Fly me to the moon

One of the many pleasures of running a seminar business is the chance you get to meet and work with creative and thoughtful speakers, who can be a source of real insight into people and business.

Mark Thomas (no relation!) has worked with us for over twenty years as a course leader and speaker (as well as author). He has run a very successful consultancy business, so he does practice what he preaches. The thousands who have attended his programmes are the better for having met him.

It was Mark who first pointed out to me the merits of the film Apollo 13 as a study in human behaviour, management and leadership. As a result, having previously not been particularly drawn to it on its first release, I watched the film many years ago with this in mind and my goodness what a great study it turns out to be. Thanks, Mark!

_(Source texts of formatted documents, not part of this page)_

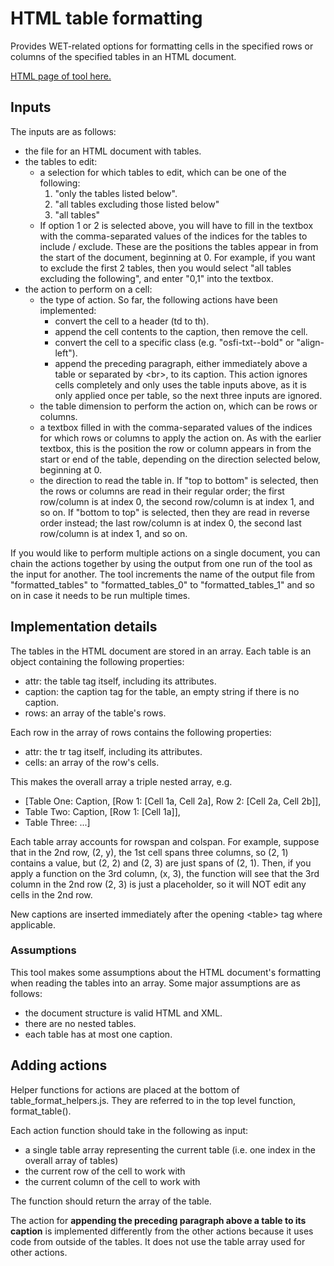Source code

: # HTML table formatting
Provides WET-related options for formatting cells in the specified rows or columns of the specified tables in an HTML document.

[HTML page of tool here.](table_formatter.html)

## Inputs

The inputs are as follows:
- the file for an HTML document with tables.
- the tables to edit:
    - a selection for which tables to edit, which can be one of the following:
        1. "only the tables listed below".
        2. "all tables excluding those listed below"
        3. "all tables"
    - If option 1 or 2 is selected above, you will have to fill in the textbox with the comma-separated values of the indices for the tables to include / exclude. These are the positions the tables appear in from the start of the document, beginning at 0. For example, if you want to exclude the first 2 tables, then you would select "all tables excluding the following", and enter "0,1" into the textbox.
- the action to perform on a cell:
    - the type of action. So far, the following actions have been implemented:
        - convert the cell to a header (td to th).
        - append the cell contents to the caption, then remove the cell.
        - convert the cell to a specific class (e.g. "osfi-txt--bold" or "align-left").
        - append the preceding paragraph, either immediately above a table or separated by &lt;br>, to its caption. This action ignores cells completely and only uses the table inputs above, as it is only applied once per table, so the next three inputs are ignored.
    - the table dimension to perform the action on, which can be rows or columns.
    - a textbox filled in with the comma-separated values of the indices for which rows or columns to apply the action on. As with the earlier textbox, this is the position the row or column appears in from the start or end of the table, depending on the direction selected below, beginning at 0.
    - the direction to read the table in. If "top to bottom" is selected, then the rows or columns are read in their regular order; the first row/column is at index 0, the second row/column is at index 1, and so on. If "bottom to top" is selected, then they are read in reverse order instead; the last row/column is at index 0, the second last row/column is at index 1, and so on.

If you would like to perform multiple actions on a single document, you can chain the actions together by using the output from one run of the tool as the input for another. The tool increments the name of the output file from "formatted_tables" to "formatted_tables_0" to "formatted_tables_1" and so on in case it needs to be run multiple times.

## Implementation details

The tables in the HTML document are stored in an array. Each table is an object containing the following properties:
- attr: the table tag itself, including its attributes.
- caption: the caption tag for the table, an empty string if there is no caption.
- rows: an array of the table's rows.

Each row in the array of rows contains the following properties:
- attr: the tr tag itself, including its attributes.
- cells: an array of the row's cells.

This makes the overall array a triple nested array, e.g.
- [Table One: Caption, [Row 1: [Cell 1a, Cell 2a], Row 2: [Cell 2a, Cell 2b]], 
- Table Two: Caption, [Row 1: [Cell 1a]],
- Table Three: ...]

Each table array accounts for rowspan and colspan. For example, suppose that in the 2nd row, (2, y), the 1st cell spans three columns, so (2, 1) contains a value, but (2, 2) and (2, 3) are just spans of (2, 1). Then, if you apply a function on the 3rd column, (x, 3), the function will see that the 3rd column in the 2nd row (2, 3) is just a placeholder, so it will NOT edit any cells in the 2nd row.

New captions are inserted immediately after the opening &lt;table> tag where applicable.

### Assumptions

This tool makes some assumptions about the HTML document's formatting when reading the tables into an array. Some major assumptions are as follows:
- the document structure is valid HTML and XML.
- there are no nested tables.
- each table has at most one caption.

## Adding actions

Helper functions for actions are placed at the bottom of table_format_helpers.js. They are referred to in the top level function, format_table().

Each action function should take in the following as input:
- a single table array representing the current table (i.e. one index in the overall array of tables)
- the current row of the cell to work with
- the current column of the cell to work with

The function should return the array of the table.

The action for **appending the preceding paragraph above a table to its caption** is implemented differently from the other actions because it uses code from outside of the tables. It does not use the table array used for other actions.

I was reminded of this whilst reading the very understated obituary of Joseph Gavin, who died this past week. He was the man who led the team (of 7,500) who designed, tested and built the lunar landing modules, including the famous “The Eagle has landed” module of 1969. His team was behind the Apollo flight lunar landing modules.

The film deals with the real-life drama when “Houston, we have a problem” happened throwing the mission into total confusion. Gavin was the man who worked with NASA to reprogram the landing craft to tow the crippled command module 300,000 miles round the moon and earthwards. Failure was not an option.

The film is stuffed full of valuable insights (as well as being tense and exciting). You can read more about the leadership and management lessons of Apollo 13 on the web. And, if you haven’t seen the film, please get onto Amazon for the DVD and watch it!

In days when X-Factor dross is providing ludicrous role models, it is sobering to read about such an inspirational man as Joseph Gavin (1920-2010). Unfortunately, fame these days belongs to the fatuous. Aspiring to celebrity is, in truth, turning our backs on real greatness.